__Requirement A__:
Do these statements agree with the prism problem below? Answer each with yes or no, and quote the words of the text that decide it.
(i) The prism with an angle of 3° is made of glass with a refractive index of 1.64.
(ii) The two thin prisms are made of glass with the same refractive index as the first prism.
(iii) Answer 1 compares the sum of the angles of the second and third prisms with the sums of angles given in the options.

__Document excerpt__:
[Start of section]

Question

A prism of angle $3{}^\circ$ is made of glass having refractive index $1.64$. Two thin prisms of glass having refractive index $1.48$ are intended to be coupled with the former prism to yield a combination without an average deviation. Which one of the following angles cannot correspond to the two prisms?
$A)2{}^\circ$ and $2{}^\circ$
$B)1.5{}^\circ$ and $2.5{}^\circ$
$C)6{}^\circ$ and $2{}^\circ$
$D)5.5{}^\circ$ and $3.5{}^\circ$

Answer 1

The deviation caused due to the first prism is calculated. Similarly, the deviations caused by the second and the third prism are determined. Since the average deviation caused by the first prism, coupled with the combination of second and third prism is given to be zero, the net deviation caused due to the combination of the second prism and the third prism can be equated to the deviation caused by the first prism. Finally, the sum of angles of prism of the second prism and the third prism is tallied with the sum of angles provided in the options.

[End of section]

__Exercise data__:
[Start of section]

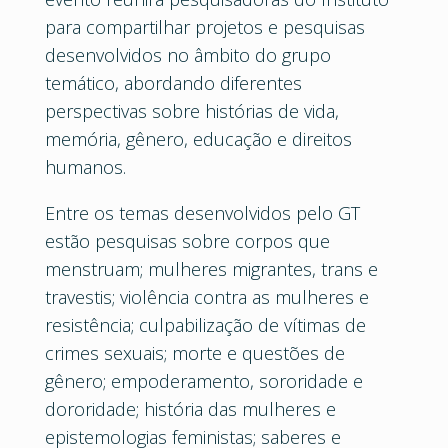
para compartilhar projetos e pesquisas
desenvolvidos no âmbito do grupo
temático, abordando diferentes
perspectivas sobre histórias de vida,
memória, gênero, educação e direitos
humanos.
Entre os temas desenvolvidos pelo GT
estão pesquisas sobre corpos que
menstruam; mulheres migrantes, trans e
travestis; violência contra as mulheres e
resistência; culpabilização de vítimas de
crimes sexuais; morte e questões de
gênero; empoderamento, sororidade e
dororidade; história das mulheres e
epistemologias feministas; saberes e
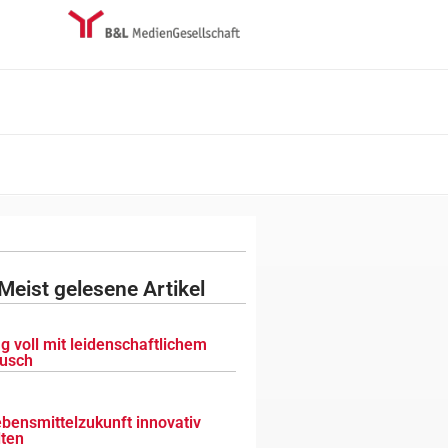
Meist gelesene Artikel
g voll mit leidenschaftlichem
usch
ebensmittelzukunft innovativ
lten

[End of section]

__Requirement B__: Can you copy out the text read from both page entries above, line for line, leaving out the picture markers?

__Task response A__:
(i) Yes: "A prism of angle $3{}^\circ$ is made of glass having refractive index $1.64$."
(ii) No: "Two thin prisms of glass having refractive index $1.48$"
(iii) Yes: "the sum of angles of prism of the second prism and the third prism is tallied with the sum of angles provided in the options."

__Task response B__:
para compartilhar projetos e pesquisas
desenvolvidos no âmbito do grupo
temático, abordando diferentes
perspectivas sobre histórias de vida,
memória, gênero, educação e direitos
humanos.
Entre os temas desenvolvidos pelo GT
estão pesquisas sobre corpos que
menstruam; mulheres migrantes, trans e
travestis; violência contra as mulheres e
resistência; culpabilização de vítimas de
crimes sexuais; morte e questões de
gênero; empoderamento, sororidade e
dororidade; história das mulheres e
epistemologias feministas; saberes e
Meist gelesene Artikel
g voll mit leidenschaftlichem
usch
ebensmittelzukunft innovativ
lten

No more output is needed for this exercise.